>>>

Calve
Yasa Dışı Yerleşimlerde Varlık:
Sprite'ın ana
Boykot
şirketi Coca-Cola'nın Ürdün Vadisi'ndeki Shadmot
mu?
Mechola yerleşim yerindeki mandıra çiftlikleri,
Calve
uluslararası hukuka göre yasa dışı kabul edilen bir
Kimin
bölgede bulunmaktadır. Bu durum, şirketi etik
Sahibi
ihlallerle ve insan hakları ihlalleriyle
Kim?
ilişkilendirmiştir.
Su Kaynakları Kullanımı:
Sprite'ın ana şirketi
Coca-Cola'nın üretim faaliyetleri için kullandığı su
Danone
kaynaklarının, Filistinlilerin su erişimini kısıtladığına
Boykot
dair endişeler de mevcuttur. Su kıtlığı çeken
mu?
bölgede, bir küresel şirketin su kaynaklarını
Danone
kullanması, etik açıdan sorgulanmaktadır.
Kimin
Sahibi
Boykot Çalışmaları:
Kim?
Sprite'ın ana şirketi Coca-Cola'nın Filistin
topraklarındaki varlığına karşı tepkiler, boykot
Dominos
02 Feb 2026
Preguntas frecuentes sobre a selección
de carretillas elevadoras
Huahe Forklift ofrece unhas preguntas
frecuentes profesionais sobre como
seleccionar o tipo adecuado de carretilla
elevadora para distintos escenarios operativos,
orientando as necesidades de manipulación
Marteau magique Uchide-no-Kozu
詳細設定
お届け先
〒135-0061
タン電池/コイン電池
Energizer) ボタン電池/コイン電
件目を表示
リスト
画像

<<<

Your instructions >> From the records given above, copy all lines containing "bölgede".

Answer for this exercise >>
bölgede bulunmaktadır. Bu durum, şirketi etik
bölgede, bir küresel şirketin su kaynaklarını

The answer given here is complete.